[Data for analysis]

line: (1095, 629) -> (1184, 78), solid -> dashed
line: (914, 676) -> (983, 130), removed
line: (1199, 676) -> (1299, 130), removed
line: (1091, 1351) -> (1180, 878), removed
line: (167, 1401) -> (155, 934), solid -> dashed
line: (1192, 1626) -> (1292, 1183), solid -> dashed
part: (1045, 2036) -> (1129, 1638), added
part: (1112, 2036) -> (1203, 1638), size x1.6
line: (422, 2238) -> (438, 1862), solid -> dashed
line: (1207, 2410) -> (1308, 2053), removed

[/Data for analysis]

Lines from the one with "part: (1112, 2036) -> (1203, 1638), size x1.6" through the end of the data: set these down exactly, including both ends and nothing more.

part: (1112, 2036) -> (1203, 1638), size x1.6
line: (422, 2238) -> (438, 1862), solid -> dashed
line: (1207, 2410) -> (1308, 2053), removed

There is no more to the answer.